Jardin

Riau Graubon / 17 heures

Dépose les trente-six casses du meuble d’imprimeur ramené hier de Toulouse sur les carreaux de la véranda. Sandra descend à la mine, les filles à Mézières. À son réveil, Arthur me donne un coup de main pour transporter le corps du meuble, il déjeune, je le dépose à l’arrêt de bus.

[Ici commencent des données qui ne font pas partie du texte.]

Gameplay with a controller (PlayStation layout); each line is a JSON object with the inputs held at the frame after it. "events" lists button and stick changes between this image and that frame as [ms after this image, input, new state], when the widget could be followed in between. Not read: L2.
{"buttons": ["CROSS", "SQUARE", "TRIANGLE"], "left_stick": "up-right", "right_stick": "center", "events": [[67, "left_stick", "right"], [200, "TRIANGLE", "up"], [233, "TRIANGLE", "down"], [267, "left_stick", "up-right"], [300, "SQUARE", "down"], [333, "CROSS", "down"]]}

Pas de lecture aujourd’hui, ni demain ni après-demain. Rester dans la nuit, ne pas gaspiller ses forces; n’avoir en tête, derrière la tête, sous les yeux… que la possibilité de… De quoi en réalité? un récit? des notes? un journal? Etapes, tracés, voix, nuits; la lune et le soleil pour les éclairer.
Louise surgit alors que je transfère des tessons, il n’est pas 10 heures comme je l’imaginais mais l’heure de manger; je réchauffe en catastrophe le riz d’hier.

La barrière de la déchèterie est levée, j’y dépose verre et papier. La terre ne parvient plus à absorber la pluie qui tombe sur les dix centimètres de neige tombées hier; le cumul l’asphyxie, je soulève le couvercle de l’ancienne fosse septique pour la soulager.

Centrale nucléaire de Cruas-Meysse

Cruas / 13 heures

Dimanche pluvieux dans les Cévennes et le Vivarais, rues désertes, serres éventrées, maisons abandonnées, hôtels fermés, cadenas et chiens méchants. Même chose de l’autre côté du Rhône. il suffirait pourtant d’un rayon de soleil pour que les ruines se réveillent et que quelque chose ressuscite

Nougat, pâtes de fruits, calissons et macarons à l’entrée de Montélimar. Autoroute à Romans.

Johann Rudolf Schneider, l’idéologue de la correction des eaux du Jura, charge Albert Bitzius – alias Jeremias Gotthelf – d’écrire un roman qui s’attaquerait aux guérisseurs et aux charlatans de la santé. Paraîtra en 1844 Wie Annebäbi Jowäger haushaltet und wie es ihm mit dem Doktern geht, traduit en français en 1895, sous le titre de Anne-Babi et sa manière de tenir ménage et de guérir les gens. 

Avenue François Mitterrand

Castelnaudary / 10 heures

Balade autour du Grand Bassin, soleil le long du Canal du Midi et dans la vieille ville déserte; on joue des orgues dans la Collégiale Saint-Michel. J’entre, derniers offices, au revoir Fernande, 94 ans, une trentaine de personnes, le prêtre en complet-veston.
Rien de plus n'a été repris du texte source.